* [Instructions for the task]
Transcribe the entries that follow exactly as they appear, minus pictures.

* [Camera metadata records]
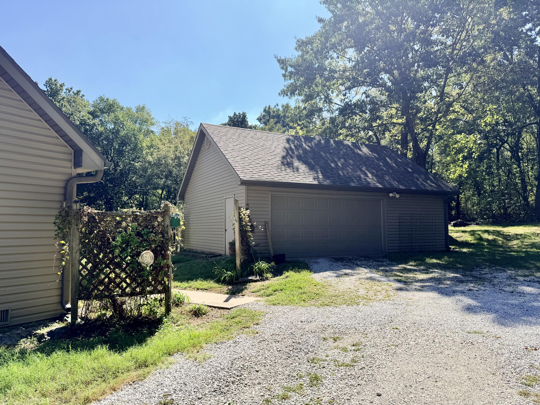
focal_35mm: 24
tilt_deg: +3.3
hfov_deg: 71.6
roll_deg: +0.4
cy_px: 202
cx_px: 270
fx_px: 374
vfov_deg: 56.8
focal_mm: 6.76
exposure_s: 1/3759
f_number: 1.78
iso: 80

* [Worked solution]
focal_35mm: 24
tilt_deg: +3.3
hfov_deg: 71.6
roll_deg: +0.4
cy_px: 202
cx_px: 270
fx_px: 374
vfov_deg: 56.8
focal_mm: 6.76
exposure_s: 1/3759
f_number: 1.78
iso: 80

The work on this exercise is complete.